Depuis le 6 février 2004, les propriétaires ou les syndicats de copropriétaires dès lors que la décision a été prise en assemblée générale, peuvent demander l’individualisation des contrats de fourniture d’eau auprès du service de distribution de l’eau. Avec cette disposition, les rapports et les prérogatives des acteurs concernés par l’administration de l’eau se trouvent modifiés : pour déposer une demande d’individualisation, la loi SRU impose en effet l’adaptation des règlements de service ainsi que la mise en conformité des réseaux d’eau ; le propriétaire est responsable des réseaux intérieurs et le distributeur vérifie la qualité de l’eau au robinet. Ainsi l’amélioration des réseaux d’eau et garantie la qualité de l’eau sont favorisées.
Les demandes d’individualisation sont encore peu nombreuses : en juin 2005, seules 10 % des collectivités avaient reçu des demandes d’individualisation en immeuble collectif qui émanaient essentiellement du logement social.
"Cette loi modifie les rapports entre les partenaires liés à la gestion de l’eau, explique Chantal Laumonier, ingénieur sociologue au CSTB. Auparavant, les propriétaires payaient les charges d'eau aux syndics et les locataires aux bailleurs sociaux. Désormais, les locataires sont en relation directe avec les distributeurs d’eau (collectivités locales dans le cas des régies ou distributeurs privés), ce qui les oblige à modifier l’organisation de leurs services, à affecter du nouveau personnel pour sa gestion…" Le Service des Eaux doit donc repenser son organisation pour répondre aux demandes d’individualisation et gérer au mieux sa clientèle. Il peut proposer aux familles en difficulté un accompagnement et des aides pour mieux maîtriser le budget eau : facilités de paiements, notamment la mensualisation, création de pôles de proximité où les abonnés pourront trouver des informations et payer leur facture.

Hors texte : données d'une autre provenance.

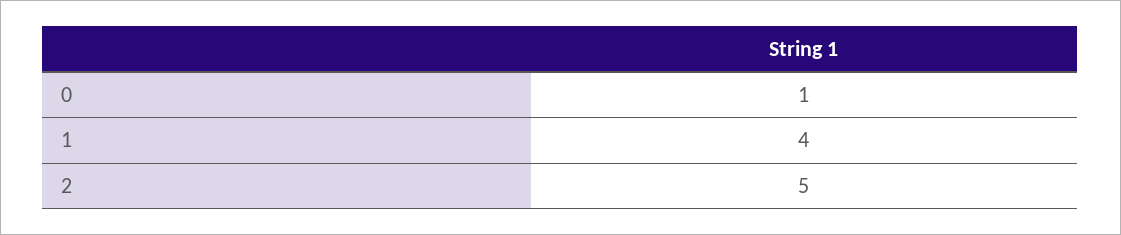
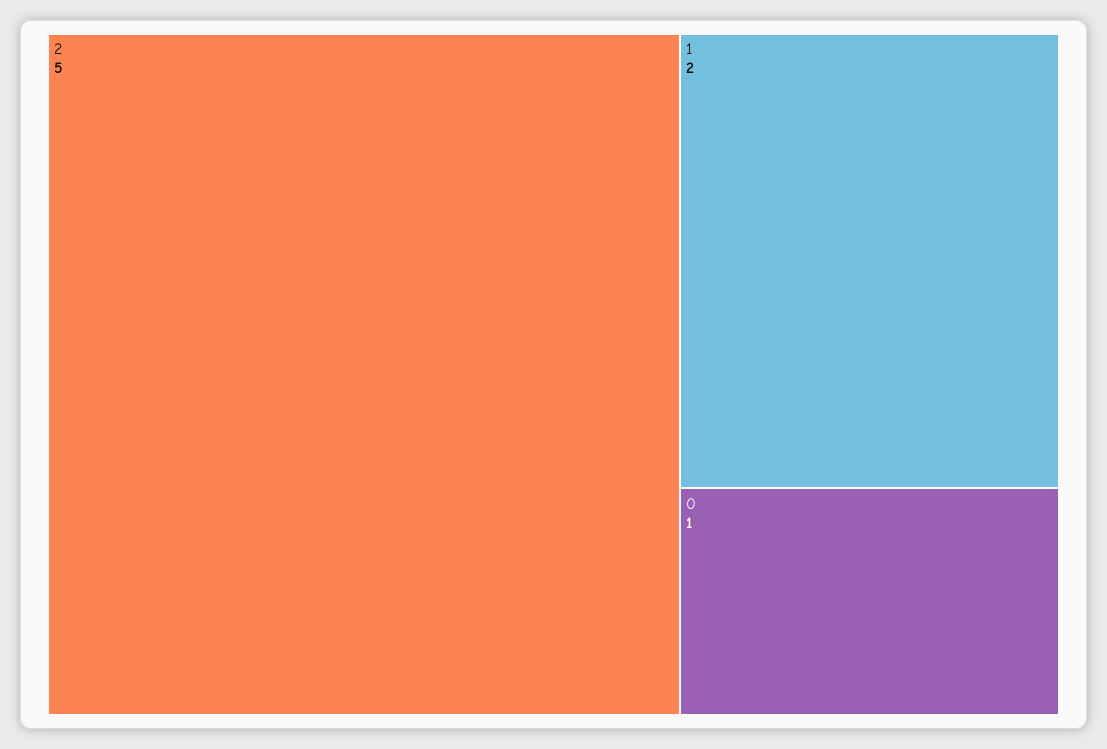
1: 4 -> 2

Les nouveaux abonnés seront directement en rapport avec les distributeurs. Ils bénéficieront ainsi d’une plus grande transparence sur la distribution de l’eau et disposeront d’informations sur la qualité de leur eau. En contrepartie, les abonnés devront gérer eux-mêmes leur facture d’eau. "L’un des objectifs de cette loi est de sensibiliser les nouveaux abonnés aux économies d’eau", résume Chantal Laumonier. L’abonnement individuel devrait inciter les habitants à maîtriser leur consommation d’eau pour mieux contrôler leur budget.

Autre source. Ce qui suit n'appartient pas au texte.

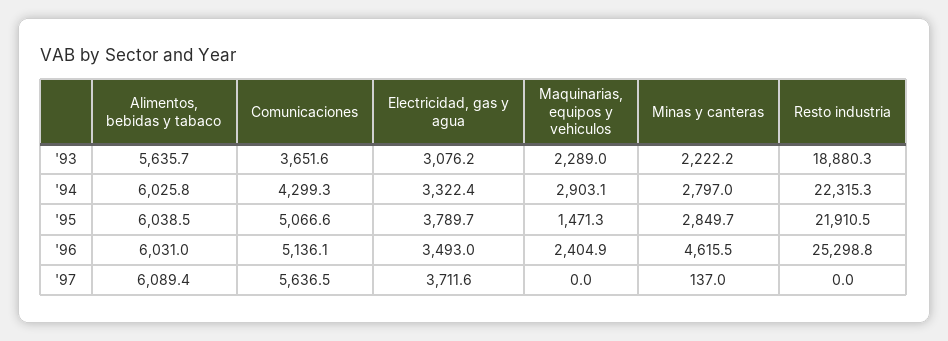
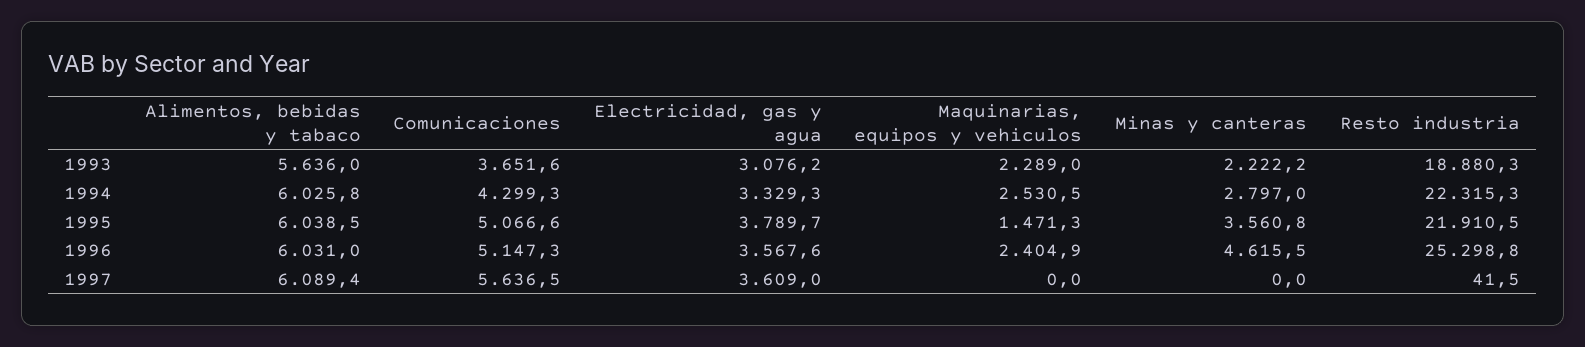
Alimentos, bebidas y tabaco, '93: 5635.7 -> 5636
Electricidad, gas y agua, '94: 3322.4 -> 3329.3
Maquinarias, equipos y vehiculos, '94: 2903.1 -> 2530.5
Minas y canteras, '95: 2849.7 -> 3560.8
Comunicaciones, '96: 5136.1 -> 5147.3
Electricidad, gas y agua, '96: 3493 -> 3567.6
Electricidad, gas y agua, '97: 3711.6 -> 3609
Minas y canteras, '97: 137 -> 0
Resto industria, '97: 0 -> 41.5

La loi a aussi pour conséquence des reports de responsabilités du bailleur vers le distributeur, le bailleur perd ainsi son rôle d’assistance pour un certain nombre de familles. “Les bailleurs sociaux souhaitent se recentrer sur leur mission de gestion du logement. L’individualisation des contrats de fourniture d’eau déchargera les bailleurs sociaux de la gestion de l’eau”, analyse la sociologue.
De manière générale, la gestion des impayés se trouve transférée vers de nouveaux acteurs : les impayés ne sont plus mutualisés au niveau de l'endemble immobilier ou la copropriété mais au niveau de la collectivité locale ou du distributeur. “La question est de savoir qui va assumer les impayés : le distributeur d’eau ou la collectivité locale ?, s'interroge Chantal Laumonier. La solidarité va donc être transférée soit des habitants aux abonnés, quand le distributeur intègre les impayés dans son budget, soit des habitants aux contribuables, lorsque c’est le Conseil Général qui gère les impayés.” Les Conseils Généraux incitent les distributeurs d’eau à réfléchir à une politique d’attribution des aides et à la création d’un Fond Solidarité Eau.
Enfin, si l’individualisation des contrats de fourniture d’eau devrait inciter les abonnés à maîtriser leur consommation d’eau, cette baisse de la consommation a des conséquences financières pour l’abonné et le distributeur : coûts d’abonnement, frais de gestion, surdimensionnement des réseaux risquent d’influer sur le coût de l’eau. Du coup, paradoxalement, les économies d’eau devraient entraîner un renchérissement du coût de l’eau...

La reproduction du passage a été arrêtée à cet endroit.